◆ **WHAT TO PRODUCE**: Going through the data below, please show each line containing the string "installation".

>>>

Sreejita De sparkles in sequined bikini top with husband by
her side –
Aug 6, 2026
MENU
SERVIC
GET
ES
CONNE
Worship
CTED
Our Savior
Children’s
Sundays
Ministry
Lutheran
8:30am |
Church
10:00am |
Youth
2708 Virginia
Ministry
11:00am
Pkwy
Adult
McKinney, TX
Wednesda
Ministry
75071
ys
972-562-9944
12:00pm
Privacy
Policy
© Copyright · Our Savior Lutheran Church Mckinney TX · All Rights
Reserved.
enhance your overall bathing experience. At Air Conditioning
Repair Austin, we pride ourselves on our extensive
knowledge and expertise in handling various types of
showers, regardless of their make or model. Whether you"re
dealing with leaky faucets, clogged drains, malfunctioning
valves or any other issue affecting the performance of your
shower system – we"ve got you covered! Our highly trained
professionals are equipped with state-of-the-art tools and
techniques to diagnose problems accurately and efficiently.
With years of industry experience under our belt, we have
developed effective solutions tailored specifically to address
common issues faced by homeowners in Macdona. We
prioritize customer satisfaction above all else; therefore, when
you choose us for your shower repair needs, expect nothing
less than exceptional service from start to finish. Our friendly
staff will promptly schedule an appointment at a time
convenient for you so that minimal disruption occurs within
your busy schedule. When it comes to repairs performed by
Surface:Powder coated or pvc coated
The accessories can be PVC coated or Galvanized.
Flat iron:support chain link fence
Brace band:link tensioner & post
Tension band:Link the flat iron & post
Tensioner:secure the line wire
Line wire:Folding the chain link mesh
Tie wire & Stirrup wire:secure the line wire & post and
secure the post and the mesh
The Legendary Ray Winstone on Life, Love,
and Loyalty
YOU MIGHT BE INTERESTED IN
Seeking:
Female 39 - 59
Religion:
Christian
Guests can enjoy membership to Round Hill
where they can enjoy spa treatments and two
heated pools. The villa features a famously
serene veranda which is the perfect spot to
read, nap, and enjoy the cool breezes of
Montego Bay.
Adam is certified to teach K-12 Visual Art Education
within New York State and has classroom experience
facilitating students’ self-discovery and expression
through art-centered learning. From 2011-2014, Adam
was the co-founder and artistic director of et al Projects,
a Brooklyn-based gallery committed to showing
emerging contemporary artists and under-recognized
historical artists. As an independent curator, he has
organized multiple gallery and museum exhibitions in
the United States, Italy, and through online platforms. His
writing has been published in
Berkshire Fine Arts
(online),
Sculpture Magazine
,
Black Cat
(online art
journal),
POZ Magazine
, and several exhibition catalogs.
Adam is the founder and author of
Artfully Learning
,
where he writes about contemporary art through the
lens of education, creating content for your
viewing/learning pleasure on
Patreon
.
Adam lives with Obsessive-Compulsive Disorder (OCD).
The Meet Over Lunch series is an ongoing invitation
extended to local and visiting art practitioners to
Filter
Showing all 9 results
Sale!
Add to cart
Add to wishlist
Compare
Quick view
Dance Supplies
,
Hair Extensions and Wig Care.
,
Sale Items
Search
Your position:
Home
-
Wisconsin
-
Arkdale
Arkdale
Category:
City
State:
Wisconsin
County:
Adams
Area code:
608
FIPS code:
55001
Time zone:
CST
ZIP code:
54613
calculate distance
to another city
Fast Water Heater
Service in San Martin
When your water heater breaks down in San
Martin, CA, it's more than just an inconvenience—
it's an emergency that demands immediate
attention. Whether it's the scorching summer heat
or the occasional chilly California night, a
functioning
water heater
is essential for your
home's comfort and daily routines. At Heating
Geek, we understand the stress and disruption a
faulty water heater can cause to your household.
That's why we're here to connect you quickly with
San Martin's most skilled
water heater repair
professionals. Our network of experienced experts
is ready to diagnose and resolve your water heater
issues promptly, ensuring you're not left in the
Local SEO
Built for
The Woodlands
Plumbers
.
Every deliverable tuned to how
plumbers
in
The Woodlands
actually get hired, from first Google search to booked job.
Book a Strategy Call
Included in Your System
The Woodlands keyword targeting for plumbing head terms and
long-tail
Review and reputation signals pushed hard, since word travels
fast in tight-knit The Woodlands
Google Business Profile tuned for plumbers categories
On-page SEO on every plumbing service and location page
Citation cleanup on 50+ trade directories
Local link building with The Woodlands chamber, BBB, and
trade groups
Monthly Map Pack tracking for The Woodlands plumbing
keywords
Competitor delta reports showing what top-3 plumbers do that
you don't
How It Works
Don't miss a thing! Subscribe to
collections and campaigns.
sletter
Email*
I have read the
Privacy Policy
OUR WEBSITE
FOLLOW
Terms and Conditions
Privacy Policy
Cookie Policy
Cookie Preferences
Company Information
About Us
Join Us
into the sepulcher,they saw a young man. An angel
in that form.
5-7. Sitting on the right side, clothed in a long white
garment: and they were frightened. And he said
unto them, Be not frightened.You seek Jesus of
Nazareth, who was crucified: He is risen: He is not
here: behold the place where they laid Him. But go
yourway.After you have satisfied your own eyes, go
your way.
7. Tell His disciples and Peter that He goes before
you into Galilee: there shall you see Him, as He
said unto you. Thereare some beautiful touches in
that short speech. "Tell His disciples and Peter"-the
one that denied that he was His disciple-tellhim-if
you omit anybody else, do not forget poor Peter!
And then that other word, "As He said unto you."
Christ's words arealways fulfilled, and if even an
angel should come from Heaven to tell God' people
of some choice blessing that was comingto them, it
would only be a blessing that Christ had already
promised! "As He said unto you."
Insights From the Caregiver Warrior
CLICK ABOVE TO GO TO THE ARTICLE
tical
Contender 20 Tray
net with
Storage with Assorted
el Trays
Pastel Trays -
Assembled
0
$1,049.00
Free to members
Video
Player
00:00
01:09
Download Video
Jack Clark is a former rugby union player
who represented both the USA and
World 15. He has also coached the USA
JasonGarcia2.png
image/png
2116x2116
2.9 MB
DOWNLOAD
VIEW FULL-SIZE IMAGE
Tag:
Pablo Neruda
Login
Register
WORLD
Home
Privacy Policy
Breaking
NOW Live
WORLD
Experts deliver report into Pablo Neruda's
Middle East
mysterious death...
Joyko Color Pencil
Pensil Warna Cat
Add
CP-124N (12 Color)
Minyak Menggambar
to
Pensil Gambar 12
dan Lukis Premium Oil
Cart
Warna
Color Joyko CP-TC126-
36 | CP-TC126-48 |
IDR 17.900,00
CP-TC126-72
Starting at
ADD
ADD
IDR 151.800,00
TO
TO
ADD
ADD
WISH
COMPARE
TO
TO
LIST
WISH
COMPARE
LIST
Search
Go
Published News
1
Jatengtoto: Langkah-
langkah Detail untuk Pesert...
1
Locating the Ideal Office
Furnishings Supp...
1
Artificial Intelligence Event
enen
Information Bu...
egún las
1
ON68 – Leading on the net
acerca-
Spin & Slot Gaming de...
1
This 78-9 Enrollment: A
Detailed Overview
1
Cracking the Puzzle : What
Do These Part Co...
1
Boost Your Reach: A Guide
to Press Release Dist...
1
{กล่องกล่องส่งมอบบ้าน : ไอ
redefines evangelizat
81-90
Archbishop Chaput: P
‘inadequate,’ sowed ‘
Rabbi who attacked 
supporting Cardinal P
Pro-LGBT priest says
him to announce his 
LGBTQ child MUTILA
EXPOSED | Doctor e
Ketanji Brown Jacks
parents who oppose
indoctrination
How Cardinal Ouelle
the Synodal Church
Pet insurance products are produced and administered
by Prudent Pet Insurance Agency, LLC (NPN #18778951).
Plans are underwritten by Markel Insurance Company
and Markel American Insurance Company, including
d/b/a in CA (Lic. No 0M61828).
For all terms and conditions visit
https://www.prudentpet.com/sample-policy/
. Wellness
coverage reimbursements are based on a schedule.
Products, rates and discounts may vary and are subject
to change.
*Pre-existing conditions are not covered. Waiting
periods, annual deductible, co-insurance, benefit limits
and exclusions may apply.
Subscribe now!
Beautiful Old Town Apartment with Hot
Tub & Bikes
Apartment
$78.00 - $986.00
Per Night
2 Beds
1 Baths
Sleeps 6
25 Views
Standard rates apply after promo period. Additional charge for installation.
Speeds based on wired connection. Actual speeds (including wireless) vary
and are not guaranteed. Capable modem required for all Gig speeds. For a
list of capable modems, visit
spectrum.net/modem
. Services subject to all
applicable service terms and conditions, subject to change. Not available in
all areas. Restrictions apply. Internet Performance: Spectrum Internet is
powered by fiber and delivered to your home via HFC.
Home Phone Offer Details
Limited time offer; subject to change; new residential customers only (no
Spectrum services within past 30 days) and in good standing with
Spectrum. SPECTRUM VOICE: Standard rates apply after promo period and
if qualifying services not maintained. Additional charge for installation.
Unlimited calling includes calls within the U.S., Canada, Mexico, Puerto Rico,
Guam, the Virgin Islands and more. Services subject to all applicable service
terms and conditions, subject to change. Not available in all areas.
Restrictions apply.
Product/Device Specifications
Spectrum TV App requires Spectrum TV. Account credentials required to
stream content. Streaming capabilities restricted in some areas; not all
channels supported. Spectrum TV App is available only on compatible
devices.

<<<

◆ **WRITTEN SOLUTION**:
Standard rates apply after promo period. Additional charge for installation.
if qualifying services not maintained. Additional charge for installation.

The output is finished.